Note that GNOME not MATE gsettings preferences are applied for such things as fonts and icon themes for applications running under wayland as this is the default for GTK under wayland. For applications running under XWayland we still need mate-settings-daemon to apply their theme so they don't default to Adwaita. This has the effect that we can theme wayland and xwayland apps consistantly, but must set both the org/gnome and the org/mate preferences for theme, icon theme, and font etc to do so.

Note that in Wayland GTK also hardcodes many options that are selectable in x11. One of these is headerbars on dialogs, which clashes with the MATE ui and can only be fixed by installing GTK 3 build with the gtk3-classic patches available at https://github.com/lah7/gtk3-classic .

You can re-set the GTK theme, the icon theme, and fonts with dconf-editor in org/gnome/desktop/interface. As
described above, this needs to be done under both the MATE and GNOME toplevels so as to theme wayland and xwayland apps respectively. Since mate-appearance-properties will run with GDK_BACKEND=x11 and connect to mate-settings-daemon also running under the same, this means we should only need to apply the chosen preferences to both MATE and GNOME if a wayland session is in use

A gsettings override file included with this package sets the MATE icon theme and Menta GTK theme and turns off overlay scrolling on a new or default install. Other DE's (other than GNOME) that use gsettings in wayland are also turning to override files to set up their defaults.

As stated above, we recommend that wayfire's "firedecor" plugin be installed. This is a window decorator plugin with more features that the default SSD decorator, including the ability to theme the window control buttons and change the font color. Both of these are necessary to allow setting a default window decorator theme similar to the Menta marco theme in x11. If the firedecor plugin is not installed, this code is simply ignored and the window decoration defaults to wayfire's default ssd decoration theme.

Another decorator is under development that can read marco themes at
https://github.com/marcof-nikogo/wf-external-decoration
but development has just started. This early there are many issues with it but once installed it can be turned on from wcm (wayfire configuration manager)

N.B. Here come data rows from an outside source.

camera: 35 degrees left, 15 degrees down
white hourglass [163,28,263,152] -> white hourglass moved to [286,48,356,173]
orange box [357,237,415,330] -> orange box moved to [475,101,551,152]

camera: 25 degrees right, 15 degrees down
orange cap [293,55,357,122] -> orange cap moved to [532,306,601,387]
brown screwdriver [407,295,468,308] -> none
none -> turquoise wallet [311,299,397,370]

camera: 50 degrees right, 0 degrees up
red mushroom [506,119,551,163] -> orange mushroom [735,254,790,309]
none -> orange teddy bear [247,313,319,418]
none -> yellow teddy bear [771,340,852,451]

The session defaults to SSD (server-side decoration) rather than wayfire's default of CSD (client-side decoration) due to several issues with using CSD on MATE apps. If CSD is selected by the user, the window decorator theme set in the GTK theme for CSD apps is applied and will often be a good match for the marco theme (since we don't use headerbars in MATE), but caja navigation windows become difficult to move (cannot be dragged by the titlebar and require the keyboard "super" key amd left mouse button to move or the keyboard "super" key amd right mouse button to resize. On top of that, some windows such as mate-terminal get geometry issues. Thus we default to the traditional server-side decoration and windows work normally.

Obviously we don't use an xsettings manager as we are not running under Xorg. Wayland compositors control a lot more of the session than X11 window managers do, wayfire thus does in wayland all of what marco would do in x11 plus some of what mate-session-manager mate-settings-daemon would do.

Wayfire Configuration Manager (WCM) recommended
===

Wayfire Configuration Manager provides a gui very much like that of CCSM for compiz, and allows controlling many options that in a wayland session are managed by the compositor.